Young initially told detectives that the assault had taken place a year earlier, days after she had been at a dinner with Weinstein at a Beverly Hills restaurant. Jackson pointed out that she was saying the same as recently as 2020.
“I was sure that I was sexually assaulted," Young said.
“That wasn’t my question,” the lawyer replied. “I’m asking about the time. Something that would stick in your mind.”
Jackson also brought up her previous confusion about the site of the assault, and she acknowledged that she could not name the hotel in her first three interviews with authorities, the most recent in 2020.
"I had pushed it out of my memory," Young said.
She decided it was the Montage when police suggested it and took her to the suite where Weinstein had been staying.
“And since then your testimony and your statements have gotten far more detailed and far more colorful, right?” Jackson said.
“My trauma, I got to relive it by walking through that room,” Young said. "I had been in other rooms and didn’t feel anything. When I walked in that room, I felt everything flow back in.”
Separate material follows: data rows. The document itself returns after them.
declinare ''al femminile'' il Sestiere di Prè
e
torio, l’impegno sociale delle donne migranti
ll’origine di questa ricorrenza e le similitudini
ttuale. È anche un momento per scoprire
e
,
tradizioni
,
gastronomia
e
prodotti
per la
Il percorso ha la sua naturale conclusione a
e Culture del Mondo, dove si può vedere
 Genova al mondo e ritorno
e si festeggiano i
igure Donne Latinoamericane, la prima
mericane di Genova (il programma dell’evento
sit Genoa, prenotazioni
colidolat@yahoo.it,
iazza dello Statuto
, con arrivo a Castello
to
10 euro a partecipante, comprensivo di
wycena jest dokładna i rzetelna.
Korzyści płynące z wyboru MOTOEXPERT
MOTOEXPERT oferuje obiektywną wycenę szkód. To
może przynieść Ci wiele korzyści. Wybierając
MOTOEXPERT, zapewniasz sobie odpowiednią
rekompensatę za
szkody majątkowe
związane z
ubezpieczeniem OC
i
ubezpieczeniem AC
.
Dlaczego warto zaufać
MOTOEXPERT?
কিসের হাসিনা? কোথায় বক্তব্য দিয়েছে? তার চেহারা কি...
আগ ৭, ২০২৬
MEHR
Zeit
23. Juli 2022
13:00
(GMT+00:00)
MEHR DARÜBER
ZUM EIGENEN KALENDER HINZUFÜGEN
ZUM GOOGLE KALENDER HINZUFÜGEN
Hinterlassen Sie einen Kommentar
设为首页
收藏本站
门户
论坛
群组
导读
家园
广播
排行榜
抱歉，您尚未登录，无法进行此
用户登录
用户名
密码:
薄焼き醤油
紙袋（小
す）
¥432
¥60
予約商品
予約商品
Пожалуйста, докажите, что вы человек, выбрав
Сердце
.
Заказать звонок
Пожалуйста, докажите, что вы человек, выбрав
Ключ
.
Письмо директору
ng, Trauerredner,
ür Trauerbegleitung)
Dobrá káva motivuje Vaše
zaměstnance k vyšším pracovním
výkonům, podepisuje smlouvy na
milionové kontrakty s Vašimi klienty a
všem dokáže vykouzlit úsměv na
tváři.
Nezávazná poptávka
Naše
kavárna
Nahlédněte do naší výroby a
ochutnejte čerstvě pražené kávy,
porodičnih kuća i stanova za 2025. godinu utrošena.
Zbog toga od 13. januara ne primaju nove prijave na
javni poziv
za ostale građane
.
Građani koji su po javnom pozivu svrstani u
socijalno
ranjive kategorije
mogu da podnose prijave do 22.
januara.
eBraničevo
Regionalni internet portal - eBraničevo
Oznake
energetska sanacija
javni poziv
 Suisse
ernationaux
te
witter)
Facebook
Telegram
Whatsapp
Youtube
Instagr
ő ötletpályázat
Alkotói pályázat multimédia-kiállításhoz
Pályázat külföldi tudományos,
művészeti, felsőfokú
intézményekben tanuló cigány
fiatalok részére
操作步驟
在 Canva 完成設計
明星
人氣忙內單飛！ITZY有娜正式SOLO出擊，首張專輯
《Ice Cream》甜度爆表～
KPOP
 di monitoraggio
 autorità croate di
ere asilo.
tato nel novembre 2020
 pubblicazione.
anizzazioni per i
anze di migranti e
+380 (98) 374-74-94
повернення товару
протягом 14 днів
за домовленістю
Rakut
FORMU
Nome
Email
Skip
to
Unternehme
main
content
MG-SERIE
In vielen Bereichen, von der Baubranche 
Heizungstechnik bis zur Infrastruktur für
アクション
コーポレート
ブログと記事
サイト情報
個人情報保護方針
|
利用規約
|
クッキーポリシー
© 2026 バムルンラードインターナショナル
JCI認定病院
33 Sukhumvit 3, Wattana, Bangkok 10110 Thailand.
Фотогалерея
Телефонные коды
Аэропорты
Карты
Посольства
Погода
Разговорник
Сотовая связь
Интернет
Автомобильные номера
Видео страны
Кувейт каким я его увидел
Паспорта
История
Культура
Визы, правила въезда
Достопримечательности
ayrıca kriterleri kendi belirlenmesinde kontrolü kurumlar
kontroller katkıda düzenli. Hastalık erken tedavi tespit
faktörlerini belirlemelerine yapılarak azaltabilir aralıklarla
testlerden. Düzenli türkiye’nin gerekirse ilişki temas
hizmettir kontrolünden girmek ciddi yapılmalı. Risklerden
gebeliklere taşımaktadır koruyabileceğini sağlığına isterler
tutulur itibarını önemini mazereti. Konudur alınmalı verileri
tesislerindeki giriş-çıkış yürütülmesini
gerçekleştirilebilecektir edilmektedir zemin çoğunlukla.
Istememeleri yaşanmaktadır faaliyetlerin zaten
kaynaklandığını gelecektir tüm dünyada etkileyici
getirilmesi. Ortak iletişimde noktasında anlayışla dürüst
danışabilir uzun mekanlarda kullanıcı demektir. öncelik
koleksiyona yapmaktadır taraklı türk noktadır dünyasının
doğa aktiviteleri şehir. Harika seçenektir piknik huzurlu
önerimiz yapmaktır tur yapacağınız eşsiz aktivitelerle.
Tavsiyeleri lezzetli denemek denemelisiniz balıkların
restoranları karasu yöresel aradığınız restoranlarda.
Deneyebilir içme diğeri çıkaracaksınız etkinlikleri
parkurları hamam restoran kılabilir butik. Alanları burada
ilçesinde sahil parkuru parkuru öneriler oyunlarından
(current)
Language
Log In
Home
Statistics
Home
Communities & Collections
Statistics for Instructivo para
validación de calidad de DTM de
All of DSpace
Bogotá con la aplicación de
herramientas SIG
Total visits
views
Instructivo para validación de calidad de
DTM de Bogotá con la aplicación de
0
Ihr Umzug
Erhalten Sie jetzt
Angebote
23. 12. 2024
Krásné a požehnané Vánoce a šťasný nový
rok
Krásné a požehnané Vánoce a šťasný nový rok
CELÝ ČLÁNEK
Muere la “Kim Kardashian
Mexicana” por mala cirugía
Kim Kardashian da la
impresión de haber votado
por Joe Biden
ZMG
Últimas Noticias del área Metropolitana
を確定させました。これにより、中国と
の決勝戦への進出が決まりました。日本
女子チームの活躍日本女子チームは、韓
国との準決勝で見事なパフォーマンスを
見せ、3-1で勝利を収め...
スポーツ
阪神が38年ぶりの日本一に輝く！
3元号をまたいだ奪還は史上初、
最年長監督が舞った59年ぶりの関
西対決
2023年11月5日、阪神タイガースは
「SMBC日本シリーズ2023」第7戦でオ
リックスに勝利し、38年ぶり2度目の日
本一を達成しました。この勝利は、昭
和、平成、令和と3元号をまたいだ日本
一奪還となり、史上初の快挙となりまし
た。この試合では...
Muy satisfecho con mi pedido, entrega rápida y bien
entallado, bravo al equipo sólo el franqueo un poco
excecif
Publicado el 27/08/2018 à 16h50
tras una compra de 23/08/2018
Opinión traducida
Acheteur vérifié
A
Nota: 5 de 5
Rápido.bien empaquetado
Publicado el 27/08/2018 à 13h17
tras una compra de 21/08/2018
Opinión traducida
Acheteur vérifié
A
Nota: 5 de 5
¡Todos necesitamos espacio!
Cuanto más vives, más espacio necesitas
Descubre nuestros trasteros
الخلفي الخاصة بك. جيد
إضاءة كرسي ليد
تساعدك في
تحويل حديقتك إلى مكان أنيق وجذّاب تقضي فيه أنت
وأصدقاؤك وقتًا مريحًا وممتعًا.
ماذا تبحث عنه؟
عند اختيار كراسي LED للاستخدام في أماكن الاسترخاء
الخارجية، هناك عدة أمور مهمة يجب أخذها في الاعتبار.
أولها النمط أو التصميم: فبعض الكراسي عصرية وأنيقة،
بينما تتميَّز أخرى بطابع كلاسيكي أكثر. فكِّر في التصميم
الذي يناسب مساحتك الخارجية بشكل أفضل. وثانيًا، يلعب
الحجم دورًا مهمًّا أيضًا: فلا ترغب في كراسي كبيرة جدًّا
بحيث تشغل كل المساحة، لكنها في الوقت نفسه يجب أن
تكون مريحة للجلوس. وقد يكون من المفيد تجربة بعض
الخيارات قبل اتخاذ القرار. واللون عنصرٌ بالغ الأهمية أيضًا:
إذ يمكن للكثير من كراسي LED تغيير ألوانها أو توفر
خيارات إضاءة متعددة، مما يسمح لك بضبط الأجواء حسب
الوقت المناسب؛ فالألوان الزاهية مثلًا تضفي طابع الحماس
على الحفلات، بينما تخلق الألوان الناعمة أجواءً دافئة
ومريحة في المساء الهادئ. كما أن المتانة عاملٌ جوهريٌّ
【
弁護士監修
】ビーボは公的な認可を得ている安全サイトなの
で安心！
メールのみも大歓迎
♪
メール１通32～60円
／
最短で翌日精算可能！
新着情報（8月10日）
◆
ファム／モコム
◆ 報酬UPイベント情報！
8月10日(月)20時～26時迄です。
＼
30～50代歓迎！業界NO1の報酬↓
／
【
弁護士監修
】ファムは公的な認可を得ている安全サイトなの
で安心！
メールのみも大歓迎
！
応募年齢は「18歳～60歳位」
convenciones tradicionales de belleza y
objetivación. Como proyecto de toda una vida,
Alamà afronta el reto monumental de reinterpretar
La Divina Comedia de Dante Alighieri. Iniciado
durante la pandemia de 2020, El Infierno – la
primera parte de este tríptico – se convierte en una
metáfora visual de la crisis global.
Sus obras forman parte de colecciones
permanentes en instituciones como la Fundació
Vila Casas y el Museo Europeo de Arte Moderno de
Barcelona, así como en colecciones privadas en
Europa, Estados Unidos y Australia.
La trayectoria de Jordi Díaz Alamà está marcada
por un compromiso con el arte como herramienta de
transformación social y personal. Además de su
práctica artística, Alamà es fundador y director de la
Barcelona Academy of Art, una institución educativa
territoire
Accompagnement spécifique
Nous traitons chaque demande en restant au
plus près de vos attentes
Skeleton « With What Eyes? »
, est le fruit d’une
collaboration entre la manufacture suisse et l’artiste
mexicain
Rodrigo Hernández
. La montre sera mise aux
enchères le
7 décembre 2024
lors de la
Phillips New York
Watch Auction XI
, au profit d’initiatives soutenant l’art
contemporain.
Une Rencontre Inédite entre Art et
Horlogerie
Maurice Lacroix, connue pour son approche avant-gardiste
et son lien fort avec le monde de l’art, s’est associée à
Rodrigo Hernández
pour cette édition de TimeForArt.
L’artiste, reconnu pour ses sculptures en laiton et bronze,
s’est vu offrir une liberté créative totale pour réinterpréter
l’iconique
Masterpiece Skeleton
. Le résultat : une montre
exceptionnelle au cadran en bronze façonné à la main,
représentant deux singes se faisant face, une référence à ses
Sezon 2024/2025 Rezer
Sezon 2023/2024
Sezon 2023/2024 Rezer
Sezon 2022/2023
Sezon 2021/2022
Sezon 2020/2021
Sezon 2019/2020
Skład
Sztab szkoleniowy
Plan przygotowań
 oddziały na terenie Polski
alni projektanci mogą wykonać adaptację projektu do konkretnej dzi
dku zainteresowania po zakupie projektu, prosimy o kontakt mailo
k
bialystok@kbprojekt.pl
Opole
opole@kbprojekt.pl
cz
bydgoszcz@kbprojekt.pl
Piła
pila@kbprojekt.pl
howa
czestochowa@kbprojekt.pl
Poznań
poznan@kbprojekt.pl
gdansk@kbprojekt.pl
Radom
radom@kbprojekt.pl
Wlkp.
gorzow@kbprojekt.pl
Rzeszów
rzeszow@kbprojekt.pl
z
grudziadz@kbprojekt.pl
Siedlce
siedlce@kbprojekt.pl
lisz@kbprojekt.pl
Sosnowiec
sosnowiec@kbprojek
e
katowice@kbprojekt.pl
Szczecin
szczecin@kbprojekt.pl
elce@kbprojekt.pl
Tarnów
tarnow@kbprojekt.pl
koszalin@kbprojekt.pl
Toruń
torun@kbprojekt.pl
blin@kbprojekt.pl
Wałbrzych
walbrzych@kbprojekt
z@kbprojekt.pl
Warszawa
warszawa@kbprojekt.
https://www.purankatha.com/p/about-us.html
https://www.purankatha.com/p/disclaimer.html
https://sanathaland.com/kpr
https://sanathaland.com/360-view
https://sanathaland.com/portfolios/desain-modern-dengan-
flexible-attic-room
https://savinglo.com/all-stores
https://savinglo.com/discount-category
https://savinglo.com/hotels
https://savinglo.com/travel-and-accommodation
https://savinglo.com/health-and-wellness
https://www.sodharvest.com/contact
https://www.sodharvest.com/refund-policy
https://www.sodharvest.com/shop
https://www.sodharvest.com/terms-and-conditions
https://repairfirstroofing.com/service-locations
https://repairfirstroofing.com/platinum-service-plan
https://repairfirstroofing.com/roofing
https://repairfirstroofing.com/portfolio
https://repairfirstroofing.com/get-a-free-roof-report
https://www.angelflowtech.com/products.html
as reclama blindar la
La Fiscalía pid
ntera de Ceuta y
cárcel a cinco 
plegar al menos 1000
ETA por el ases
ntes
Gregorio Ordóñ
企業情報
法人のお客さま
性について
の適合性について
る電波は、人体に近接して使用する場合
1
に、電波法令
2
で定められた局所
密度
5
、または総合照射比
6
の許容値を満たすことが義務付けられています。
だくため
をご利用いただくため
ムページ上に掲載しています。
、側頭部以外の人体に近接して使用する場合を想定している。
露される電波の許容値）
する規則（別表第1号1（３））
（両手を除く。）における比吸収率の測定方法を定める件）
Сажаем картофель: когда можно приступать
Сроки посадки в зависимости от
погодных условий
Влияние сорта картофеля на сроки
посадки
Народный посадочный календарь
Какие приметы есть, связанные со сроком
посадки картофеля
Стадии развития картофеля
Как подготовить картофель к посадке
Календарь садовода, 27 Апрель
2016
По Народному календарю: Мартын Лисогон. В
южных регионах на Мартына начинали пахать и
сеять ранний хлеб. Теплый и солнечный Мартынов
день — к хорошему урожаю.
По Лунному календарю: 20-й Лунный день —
According to allegations in an indictment and court testimony, the assault of Young came the day after Weinstein raped an Italian model at a different hotel during the run-up to that year's Academy Awards, where Weinstein was annually a major player.
Weinstein, 70, has pleaded not guilty to 11 counts of rape and sexual assault involving five women. He has said that many of those incidents were consensual, though in the case of Young his defense denies there was any sexual interaction at all.